Lacking the funds to outfit a closet and the confidence to lure my wife with sweat, I guess there's the old standby, conversation hearts. It's the number No. 1 Valentine candy, you know.
According to the company (Necco) that makes them, conversation hearts have been around since the 1860s. The original hearts had paper notes tucked inside, with messages such as "Please send a lock of your hair by return mail." I wonder if they considered sending sweat.
One thing is for sure, Sweethearts taste good. And they include 0 percent of the recommended vitamin A, vitamin C, calcium and iron. And there's 39 grams of sugars. Whenever sugar is plural on a package, you know you're in for a treat. In fact, sugar is listed first among ingredients, followed by corn syrup.
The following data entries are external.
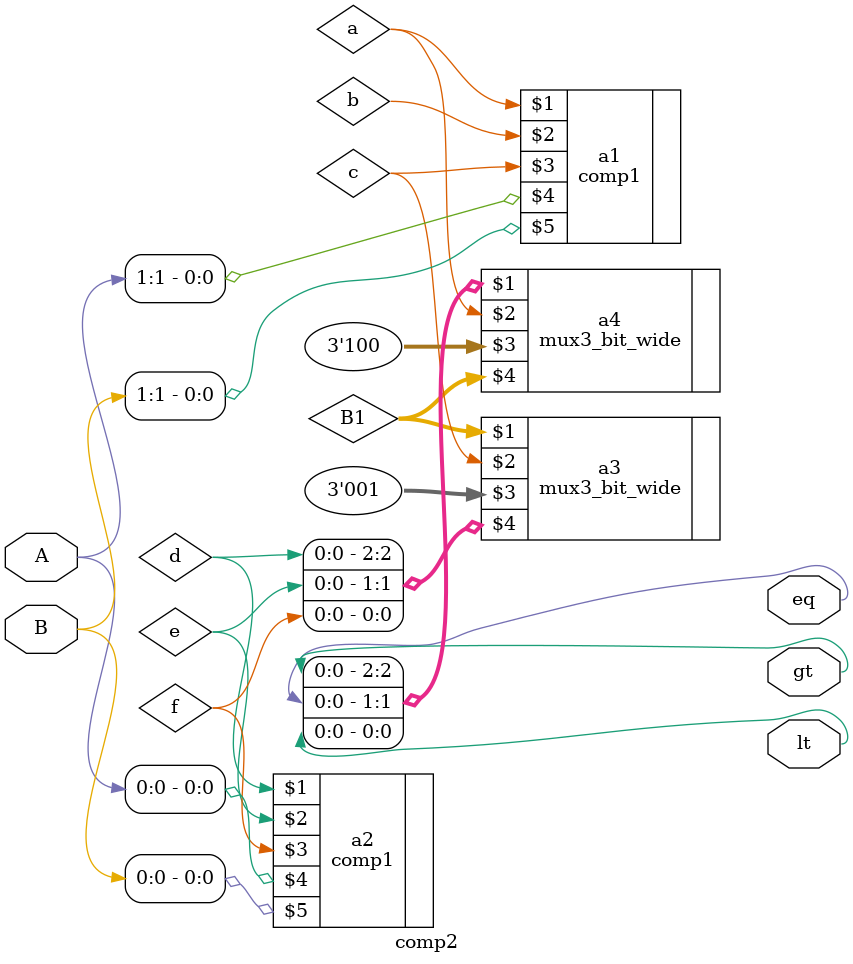
<source format=v>
module comp2(gt,eq,lt,A,B);
input [1:0] A,B;
output gt,eq,lt;
wire [2:0] B1;
comp1 a1(a,b,c,A[1],B[1]);
comp1 a2(d,e,f,A[0],B[0]);
mux3_bit_wide a3(B1,c,3'b001,{d,e,f});
mux3_bit_wide a4({gt,eq,lt},a,3'b100,B1);

endmodule
</source>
But wait, there's corn starch, gelatin, gum arabic and xanthan gum, which is a polysaccharide composed of sugars (glucose, mannose and glucuronic acid). According to one Web site, xanthan gum is a slimy gel produced by the bacterium xanthomonas campestris which causes black rot on vegetables. OK, too much information. And anyway, aren't conversation hearts really about the messages of love? You know, the little ditties scrawled on the candy, like "First kiss." Over the years, more than 100 sayings have appeared on the candies. However, the messages need some adjusting to work for married couples. So, I've taken the liberty to augment the Sweetheart messages with my own presidential-like signing statements in the parentheses:
- Got Love? (That reminds me, would you pick up some milk on your way home?)
- Love is sweet. (In fact, two parts corn syrup, one part xanthan gum.)
- House party. (People are going to be here any minute. Did you get the toilets cleaned?)
- Smile. (I don't smell that bad.)
- You rule. (With an iron fist.)
- Made 4 you. (Instead of mad at you.)
- Dress up. (Interpretation: "Are you going to wear that?")
- Dream on. (Because that's the closest you're gonna' get.)
- Teach me ... (how you can not know where we keep the crock pot.)
- My hero would never ... (choose your own ending.)
- Don't tell me you forgot to ... (choose your own ending.)
- Sweethearts. (I've got to stop eating these things.)
My wife and I can muscle these things down like circus strongmen. Maybe the messages should be an invitation: "Let's get big and tired together, while our teeth rot." I guess that wouldn't fit on a candy.
A message on the Necco package says, "Love is timeless and so are Sweethearts."
And it's nearly true. Necco says the candy hearts stay fresh in the bag for five years. Love often expires before that.
But not the love between my wife and me. We've already lasted longer than a sack of Sweethearts.